What is needed is an exact copy of the listing, with no pictures in it.

- **Source records**:
^^^^^^^^
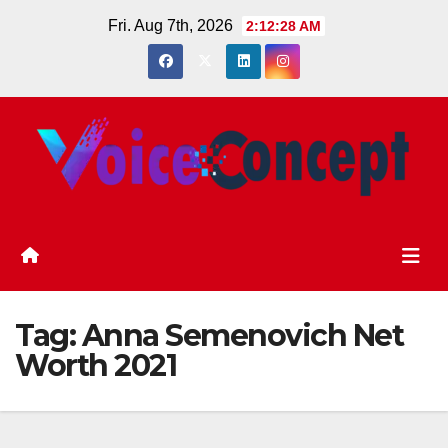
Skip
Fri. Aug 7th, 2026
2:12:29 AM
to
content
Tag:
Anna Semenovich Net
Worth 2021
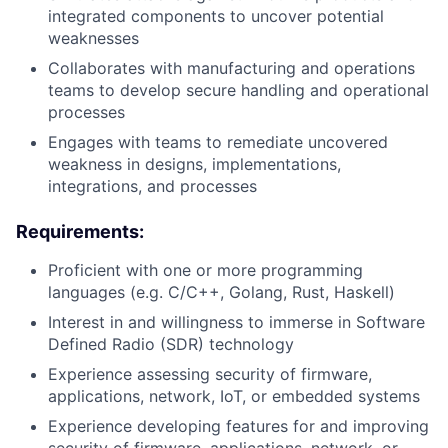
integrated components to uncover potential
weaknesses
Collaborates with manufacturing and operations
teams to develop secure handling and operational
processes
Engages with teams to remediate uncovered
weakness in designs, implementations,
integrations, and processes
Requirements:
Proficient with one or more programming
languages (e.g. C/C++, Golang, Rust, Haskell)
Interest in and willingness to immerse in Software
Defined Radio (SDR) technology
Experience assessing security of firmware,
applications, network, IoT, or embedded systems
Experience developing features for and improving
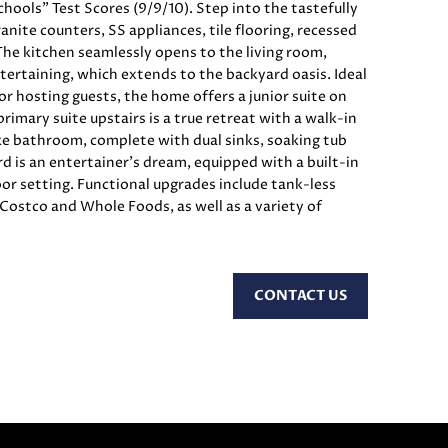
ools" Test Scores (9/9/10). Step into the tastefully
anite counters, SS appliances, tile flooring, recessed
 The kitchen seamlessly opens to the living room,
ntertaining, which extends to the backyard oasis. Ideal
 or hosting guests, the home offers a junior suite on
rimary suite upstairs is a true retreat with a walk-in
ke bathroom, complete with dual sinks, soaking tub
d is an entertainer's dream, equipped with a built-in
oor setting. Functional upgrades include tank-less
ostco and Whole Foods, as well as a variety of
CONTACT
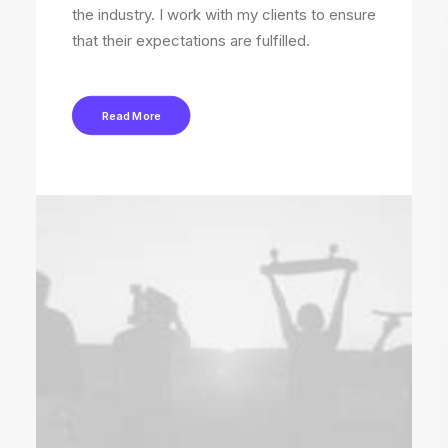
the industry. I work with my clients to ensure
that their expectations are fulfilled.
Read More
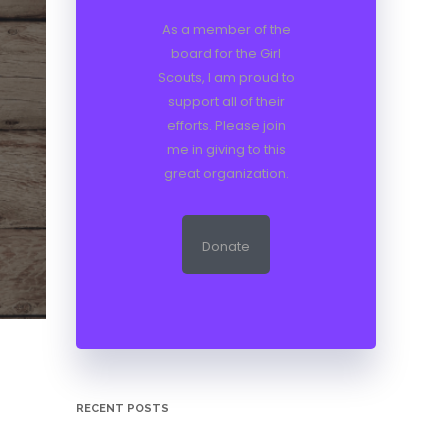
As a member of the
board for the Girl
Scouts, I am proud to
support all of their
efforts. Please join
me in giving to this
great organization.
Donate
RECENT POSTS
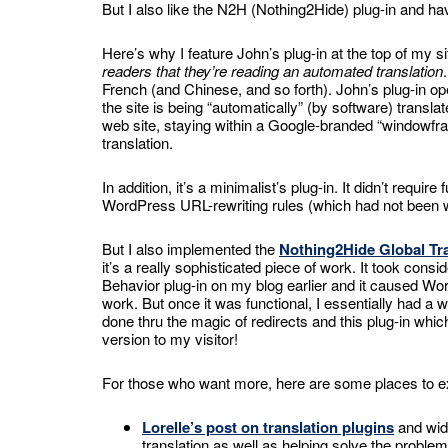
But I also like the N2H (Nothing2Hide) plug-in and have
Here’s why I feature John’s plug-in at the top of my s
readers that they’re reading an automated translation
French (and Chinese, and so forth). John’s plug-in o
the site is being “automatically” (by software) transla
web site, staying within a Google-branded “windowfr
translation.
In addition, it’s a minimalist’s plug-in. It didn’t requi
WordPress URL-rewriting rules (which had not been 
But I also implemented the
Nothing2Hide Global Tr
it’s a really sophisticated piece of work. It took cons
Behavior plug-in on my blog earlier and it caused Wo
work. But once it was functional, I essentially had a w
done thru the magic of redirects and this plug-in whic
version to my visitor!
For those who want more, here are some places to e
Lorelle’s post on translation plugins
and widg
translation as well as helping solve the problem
^^^^^^^^
- **Result of this exercise**:
Skip
Fri. Aug 7th, 2026
2:12:29 AM
to
content
Tag:
Anna Semenovich Net
Worth 2021
integrated components to uncover potential
weaknesses
Collaborates with manufacturing and operations
teams to develop secure handling and operational
processes
Engages with teams to remediate uncovered
weakness in designs, implementations,
integrations, and processes
Requirements:
Proficient with one or more programming
languages (e.g. C/C++, Golang, Rust, Haskell)
Interest in and willingness to immerse in Software
Defined Radio (SDR) technology
Experience assessing security of firmware,
applications, network, IoT, or embedded systems
Experience developing features for and improving
ools" Test Scores (9/9/10). Step into the tastefully
anite counters, SS appliances, tile flooring, recessed
 The kitchen seamlessly opens to the living room,
ntertaining, which extends to the backyard oasis. Ideal
 or hosting guests, the home offers a junior suite on
rimary suite upstairs is a true retreat with a walk-in
ke bathroom, complete with dual sinks, soaking tub
d is an entertainer's dream, equipped with a built-in
oor setting. Functional upgrades include tank-less
ostco and Whole Foods, as well as a variety of
CONTACT
the industry. I work with my clients to ensure
that their expectations are fulfilled.
Read More
As a member of the
board for the Girl
Scouts, I am proud to
support all of their
efforts. Please join
me in giving to this
great organization.
Donate
RECENT POSTS
But I also like the N2H (Nothing2Hide) plug-in and have
Here’s why I feature John’s plug-in at the top of my s
readers that they’re reading an automated translation
French (and Chinese, and so forth). John’s plug-in o
the site is being “automatically” (by software) transla
web site, staying within a Google-branded “windowfr
translation.
In addition, it’s a minimalist’s plug-in. It didn’t requi
WordPress URL-rewriting rules (which had not been 
But I also implemented the
Nothing2Hide Global Tr
it’s a really sophisticated piece of work. It took cons
Behavior plug-in on my blog earlier and it caused Wo
work. But once it was functional, I essentially had a w
done thru the magic of redirects and this plug-in whic
version to my visitor!
For those who want more, here are some places to e
Lorelle’s post on translation plugins
and widg
translation as well as helping solve the problem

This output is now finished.